Structural Concepts of Case Studies

Shukhov tower

Shukhov created this free-standing steel diagrid structure with the help of a mathematician to devise the strongest structure that used the least amount of material. Figure 1 shows a hyperboloid structure (hyperbolic steel gridshell). Due to its diagrid structure, the steel shell of the Shukhov Tower experiences minimum wind load [13].

Figure 1: The hyperboloid structure of Shukhov Tower.

IBM building

It has integrated the diagrid with the glazing system resulting in oddly shaped windows (Figure 2). This would have created a far more expensive option than the balance of curtain wall clad office buildings of the same period, and was likely the reason for its brief use. The steel diagrid exoskeleton assists in stability and is not a classic curtain wall system [2].

Figure 2: Integration of diagrid with the glazing system.

PRADA boutique

This comprises a diagonal latticework frame with a façade consisting of rhombus-shaped units (Figure 3). The diagonal lattice forming the outer lattice forms the structural framework while being an integral part of the glass facade (avoiding the need for vertical or horizontal members in the vertical planes) [14-18].

Figure 3: The diagonal lattice forming the façade.

Swiss Re tower

This is supported by an efficient structure consisting of a central core and a perimeter “diagrid’. Unlike conventional tall buildings in which the central core provides the necessary lateral structural stability, the Swiss Re’s core is required to act only as a load-bearing element and is free from the diagonal bracing, producing more flexible floor plates [19]. Figure 4 illustrates tower’s circular plan that widens as it rises from the ground and then tapers toward its apex. The aerodynamic form of the tower encourages wind to flow around its face, minimizing wind loads on the structure and cladding, and enables the use of a more efficient structure [19].

Figure 4: Tower’s circular plan and aerodynamic form.

[Dataset rows]
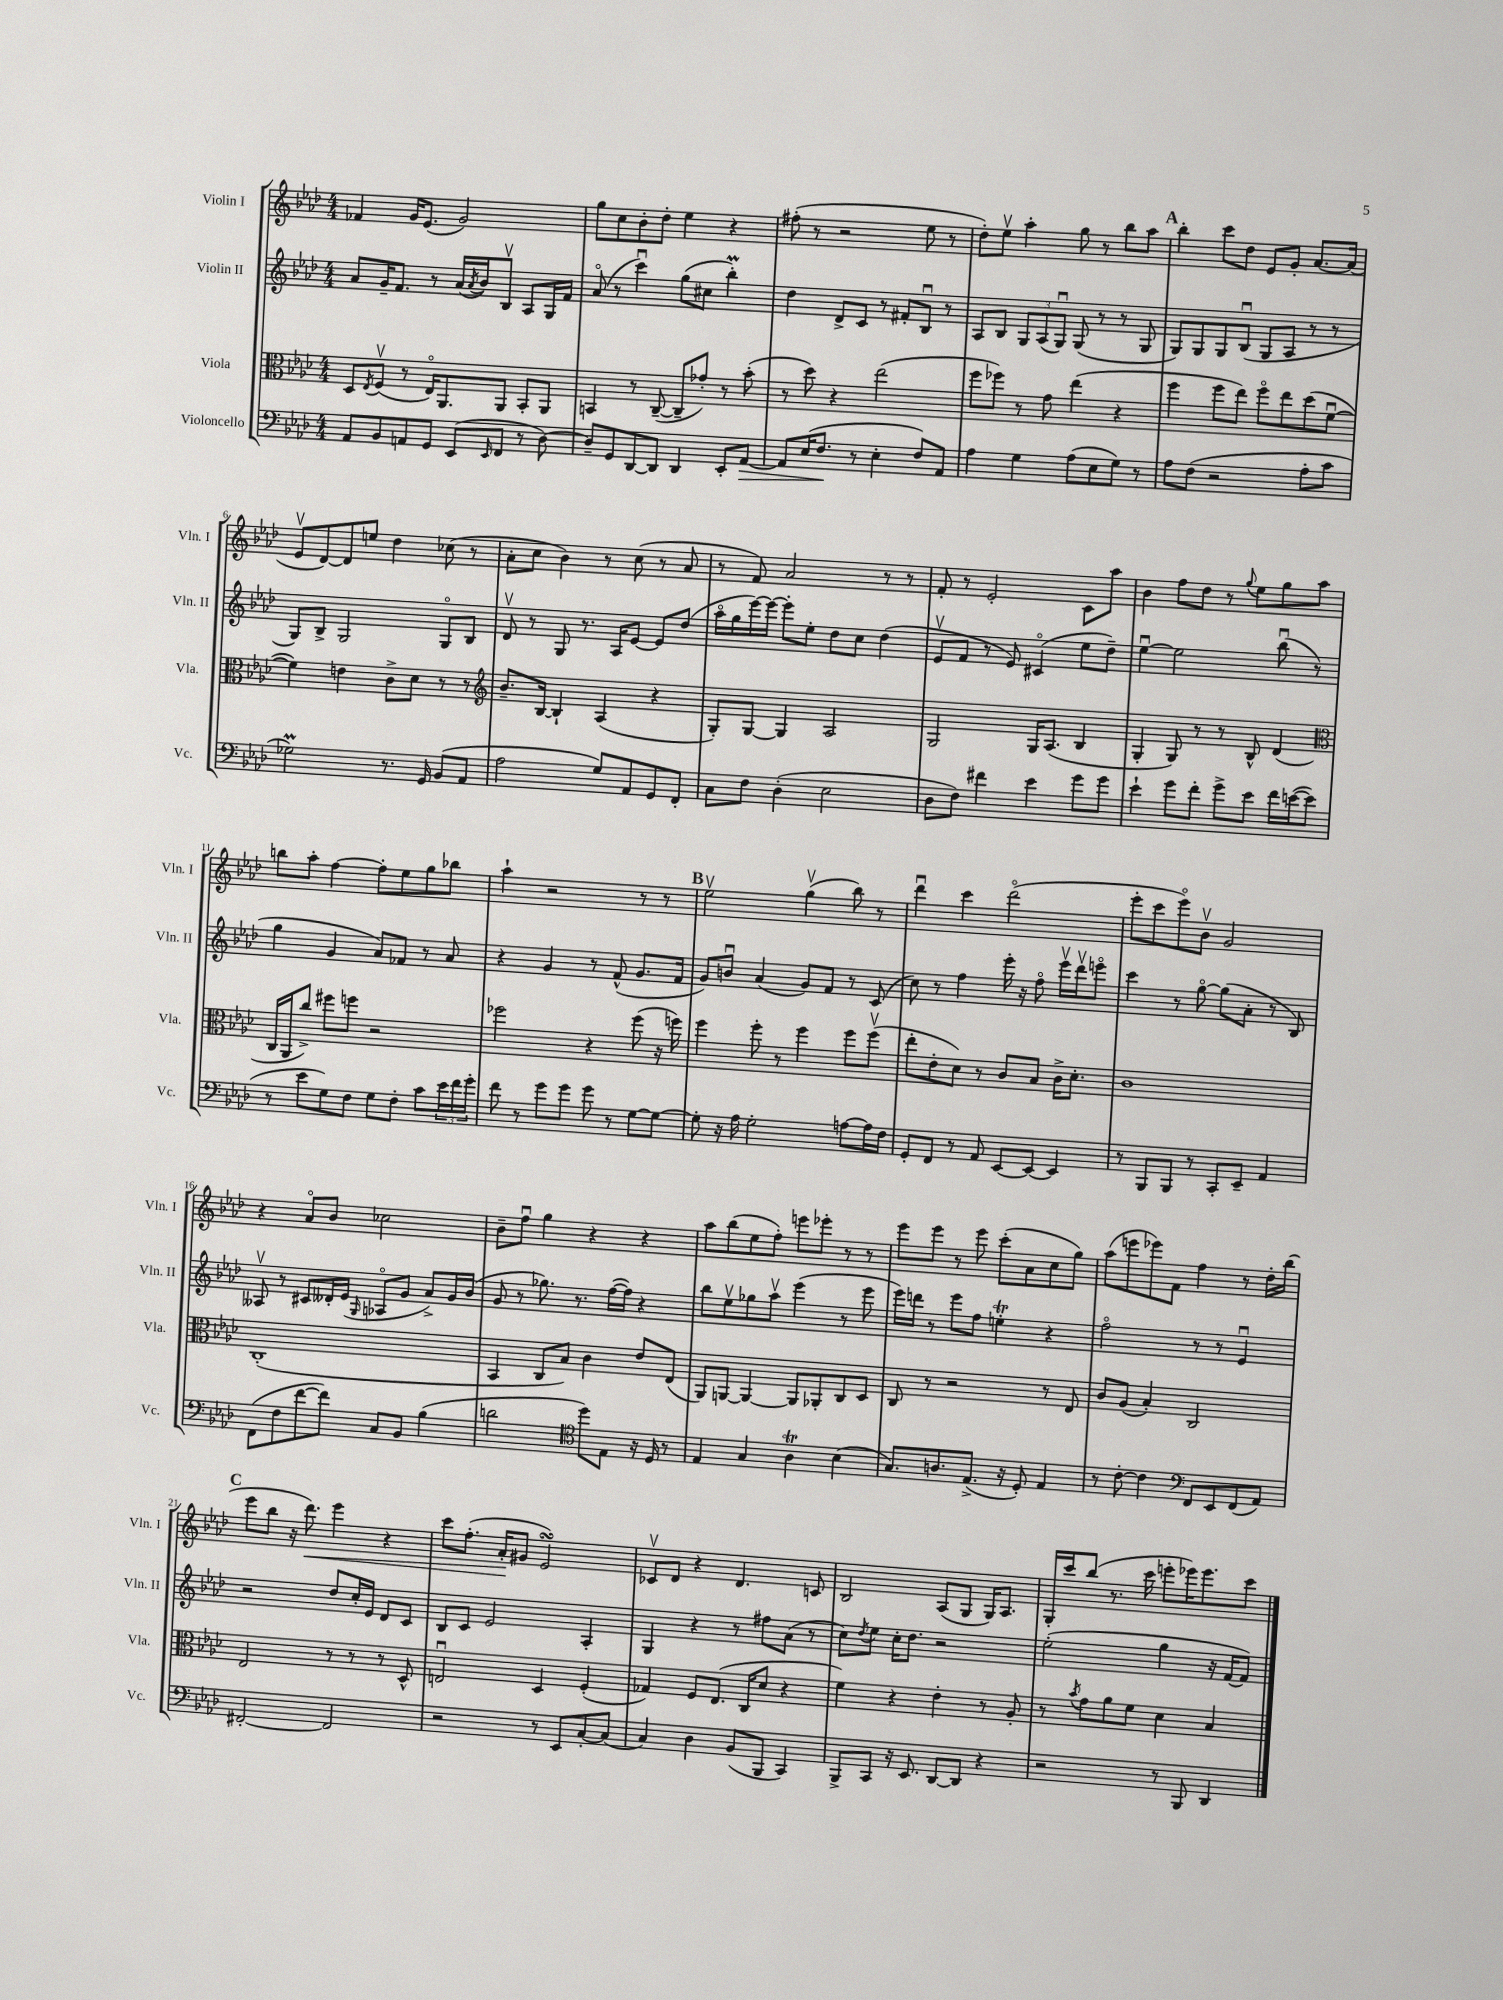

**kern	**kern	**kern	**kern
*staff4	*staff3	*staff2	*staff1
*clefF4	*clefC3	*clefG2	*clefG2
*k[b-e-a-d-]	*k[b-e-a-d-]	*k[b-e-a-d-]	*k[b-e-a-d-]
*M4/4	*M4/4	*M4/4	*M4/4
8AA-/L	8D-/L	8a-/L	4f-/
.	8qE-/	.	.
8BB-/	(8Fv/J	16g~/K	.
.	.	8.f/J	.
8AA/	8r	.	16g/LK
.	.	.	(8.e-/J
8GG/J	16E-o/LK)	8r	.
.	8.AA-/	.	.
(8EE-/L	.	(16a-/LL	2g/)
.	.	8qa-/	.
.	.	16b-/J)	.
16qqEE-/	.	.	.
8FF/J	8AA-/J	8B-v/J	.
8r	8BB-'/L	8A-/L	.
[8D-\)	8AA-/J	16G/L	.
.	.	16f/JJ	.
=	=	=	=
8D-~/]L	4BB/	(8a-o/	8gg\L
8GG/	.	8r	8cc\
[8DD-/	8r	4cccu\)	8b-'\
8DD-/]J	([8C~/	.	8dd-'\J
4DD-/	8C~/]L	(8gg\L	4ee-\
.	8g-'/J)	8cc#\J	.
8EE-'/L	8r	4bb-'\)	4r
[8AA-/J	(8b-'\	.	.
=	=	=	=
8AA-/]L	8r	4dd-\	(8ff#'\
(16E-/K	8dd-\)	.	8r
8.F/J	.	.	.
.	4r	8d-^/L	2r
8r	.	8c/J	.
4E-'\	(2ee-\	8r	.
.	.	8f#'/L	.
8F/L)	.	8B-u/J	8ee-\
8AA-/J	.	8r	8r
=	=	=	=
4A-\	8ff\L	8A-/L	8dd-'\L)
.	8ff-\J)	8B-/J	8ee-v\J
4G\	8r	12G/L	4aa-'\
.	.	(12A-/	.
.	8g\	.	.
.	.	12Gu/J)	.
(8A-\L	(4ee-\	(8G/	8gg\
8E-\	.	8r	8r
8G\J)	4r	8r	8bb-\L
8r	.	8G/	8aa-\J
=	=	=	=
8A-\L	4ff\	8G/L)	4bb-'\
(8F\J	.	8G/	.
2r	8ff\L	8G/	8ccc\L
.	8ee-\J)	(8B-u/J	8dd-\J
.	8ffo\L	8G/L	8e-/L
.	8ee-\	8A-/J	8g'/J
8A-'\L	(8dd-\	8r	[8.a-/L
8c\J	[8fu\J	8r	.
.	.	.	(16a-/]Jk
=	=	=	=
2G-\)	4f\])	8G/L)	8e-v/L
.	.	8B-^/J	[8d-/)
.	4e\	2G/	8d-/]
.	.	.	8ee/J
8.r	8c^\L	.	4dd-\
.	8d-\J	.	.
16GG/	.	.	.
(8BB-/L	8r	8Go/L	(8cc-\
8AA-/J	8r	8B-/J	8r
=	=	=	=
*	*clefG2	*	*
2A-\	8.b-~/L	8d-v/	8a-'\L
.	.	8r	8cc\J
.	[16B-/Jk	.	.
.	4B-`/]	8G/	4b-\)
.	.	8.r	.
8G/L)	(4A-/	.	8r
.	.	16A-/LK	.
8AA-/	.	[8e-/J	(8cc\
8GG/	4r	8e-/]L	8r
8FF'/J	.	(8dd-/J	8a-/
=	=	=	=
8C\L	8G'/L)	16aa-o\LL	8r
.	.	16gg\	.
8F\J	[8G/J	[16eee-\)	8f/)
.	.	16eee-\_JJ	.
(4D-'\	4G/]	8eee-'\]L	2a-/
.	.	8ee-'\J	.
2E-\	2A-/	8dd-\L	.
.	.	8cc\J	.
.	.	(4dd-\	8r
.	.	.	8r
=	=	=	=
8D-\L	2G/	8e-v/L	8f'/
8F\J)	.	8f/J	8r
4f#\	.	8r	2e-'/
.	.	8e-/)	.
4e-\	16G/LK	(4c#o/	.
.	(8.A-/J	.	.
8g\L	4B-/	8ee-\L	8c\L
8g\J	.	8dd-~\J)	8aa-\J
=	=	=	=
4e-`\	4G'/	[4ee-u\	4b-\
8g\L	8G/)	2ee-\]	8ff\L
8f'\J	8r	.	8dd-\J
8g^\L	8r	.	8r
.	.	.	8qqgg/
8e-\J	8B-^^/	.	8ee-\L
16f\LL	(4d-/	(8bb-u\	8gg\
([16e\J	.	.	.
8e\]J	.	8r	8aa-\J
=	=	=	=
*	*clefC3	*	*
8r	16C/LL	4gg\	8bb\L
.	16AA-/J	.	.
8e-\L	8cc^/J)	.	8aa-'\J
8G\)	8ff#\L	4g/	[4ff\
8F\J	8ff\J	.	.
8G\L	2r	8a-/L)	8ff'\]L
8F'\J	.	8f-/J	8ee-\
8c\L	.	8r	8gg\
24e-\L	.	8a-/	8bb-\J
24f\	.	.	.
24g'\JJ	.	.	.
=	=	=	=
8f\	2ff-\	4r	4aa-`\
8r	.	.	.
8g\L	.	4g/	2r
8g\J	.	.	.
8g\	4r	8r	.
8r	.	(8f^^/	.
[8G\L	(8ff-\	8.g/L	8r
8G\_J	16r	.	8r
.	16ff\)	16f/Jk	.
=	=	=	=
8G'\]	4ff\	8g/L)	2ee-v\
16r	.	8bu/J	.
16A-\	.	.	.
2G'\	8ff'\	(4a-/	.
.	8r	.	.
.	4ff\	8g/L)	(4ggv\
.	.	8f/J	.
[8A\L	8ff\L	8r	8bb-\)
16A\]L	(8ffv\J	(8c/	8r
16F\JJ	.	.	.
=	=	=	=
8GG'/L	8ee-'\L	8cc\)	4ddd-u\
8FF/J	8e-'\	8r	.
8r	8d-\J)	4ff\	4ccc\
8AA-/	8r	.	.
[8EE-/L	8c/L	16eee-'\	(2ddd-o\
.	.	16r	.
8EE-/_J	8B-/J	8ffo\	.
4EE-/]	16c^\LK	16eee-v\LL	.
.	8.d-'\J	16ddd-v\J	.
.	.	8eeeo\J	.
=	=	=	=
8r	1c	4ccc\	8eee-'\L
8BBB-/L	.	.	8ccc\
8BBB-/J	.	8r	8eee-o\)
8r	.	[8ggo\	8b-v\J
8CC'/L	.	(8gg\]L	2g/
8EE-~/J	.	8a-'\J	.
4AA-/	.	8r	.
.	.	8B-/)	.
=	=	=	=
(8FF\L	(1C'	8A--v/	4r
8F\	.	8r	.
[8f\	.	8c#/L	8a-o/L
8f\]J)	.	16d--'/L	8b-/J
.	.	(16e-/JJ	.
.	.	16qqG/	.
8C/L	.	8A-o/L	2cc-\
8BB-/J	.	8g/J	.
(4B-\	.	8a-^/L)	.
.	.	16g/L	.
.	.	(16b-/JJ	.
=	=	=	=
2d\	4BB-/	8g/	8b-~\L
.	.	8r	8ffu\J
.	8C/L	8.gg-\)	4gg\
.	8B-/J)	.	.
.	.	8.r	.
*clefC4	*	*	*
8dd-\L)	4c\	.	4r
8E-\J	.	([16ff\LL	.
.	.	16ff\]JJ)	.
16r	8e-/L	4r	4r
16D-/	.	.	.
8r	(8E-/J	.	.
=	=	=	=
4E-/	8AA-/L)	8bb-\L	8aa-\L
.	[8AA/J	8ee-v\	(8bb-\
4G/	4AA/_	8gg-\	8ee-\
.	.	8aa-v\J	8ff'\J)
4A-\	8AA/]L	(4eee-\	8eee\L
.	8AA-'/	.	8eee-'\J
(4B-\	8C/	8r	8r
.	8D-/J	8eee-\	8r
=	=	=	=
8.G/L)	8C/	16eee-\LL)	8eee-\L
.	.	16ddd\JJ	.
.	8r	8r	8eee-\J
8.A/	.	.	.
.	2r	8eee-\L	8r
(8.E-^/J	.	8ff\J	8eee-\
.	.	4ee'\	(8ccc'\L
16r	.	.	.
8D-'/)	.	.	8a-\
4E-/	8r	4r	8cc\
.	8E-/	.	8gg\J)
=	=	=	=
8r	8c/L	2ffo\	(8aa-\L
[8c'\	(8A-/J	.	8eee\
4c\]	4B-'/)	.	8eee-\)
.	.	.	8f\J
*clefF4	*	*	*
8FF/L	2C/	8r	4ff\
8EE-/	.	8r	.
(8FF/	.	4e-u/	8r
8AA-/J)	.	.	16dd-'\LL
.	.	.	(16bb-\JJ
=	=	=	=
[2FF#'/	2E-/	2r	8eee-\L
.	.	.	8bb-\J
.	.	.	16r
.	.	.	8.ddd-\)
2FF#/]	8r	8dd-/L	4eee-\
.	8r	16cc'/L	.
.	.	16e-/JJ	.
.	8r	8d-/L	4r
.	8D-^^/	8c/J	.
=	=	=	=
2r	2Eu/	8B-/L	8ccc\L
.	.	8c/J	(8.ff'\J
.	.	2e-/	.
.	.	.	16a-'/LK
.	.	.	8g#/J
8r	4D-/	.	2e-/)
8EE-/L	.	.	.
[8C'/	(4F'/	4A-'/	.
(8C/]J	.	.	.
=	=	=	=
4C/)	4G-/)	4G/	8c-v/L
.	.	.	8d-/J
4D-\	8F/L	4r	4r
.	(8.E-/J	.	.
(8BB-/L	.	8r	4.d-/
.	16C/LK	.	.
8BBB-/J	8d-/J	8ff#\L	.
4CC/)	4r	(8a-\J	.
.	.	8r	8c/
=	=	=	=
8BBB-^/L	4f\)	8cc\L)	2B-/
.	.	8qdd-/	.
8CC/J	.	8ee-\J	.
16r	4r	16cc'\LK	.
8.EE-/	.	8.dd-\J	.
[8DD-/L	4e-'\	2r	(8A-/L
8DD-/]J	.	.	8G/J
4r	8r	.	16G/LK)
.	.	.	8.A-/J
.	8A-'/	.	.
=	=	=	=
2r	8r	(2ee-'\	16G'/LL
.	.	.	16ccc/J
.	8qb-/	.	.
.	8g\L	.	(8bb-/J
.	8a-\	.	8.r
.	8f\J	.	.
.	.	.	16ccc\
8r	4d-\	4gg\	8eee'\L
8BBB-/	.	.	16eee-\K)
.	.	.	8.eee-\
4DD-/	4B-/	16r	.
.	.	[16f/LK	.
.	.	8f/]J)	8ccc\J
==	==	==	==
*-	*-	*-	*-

Aim 1 –
Name every building that has its own heading in the case-study text.
Aim 2 –
Write out the case-study text from "IBM building" up to and including "the glazing system.".

Complete answer 1 –
Shukhov tower
IBM building
PRADA boutique
Swiss Re tower

Complete answer 2 –
IBM building

It has integrated the diagrid with the glazing system resulting in oddly shaped windows (Figure 2). This would have created a far more expensive option than the balance of curtain wall clad office buildings of the same period, and was likely the reason for its brief use. The steel diagrid exoskeleton assists in stability and is not a classic curtain wall system [2].

Figure 2: Integration of diagrid with the glazing system.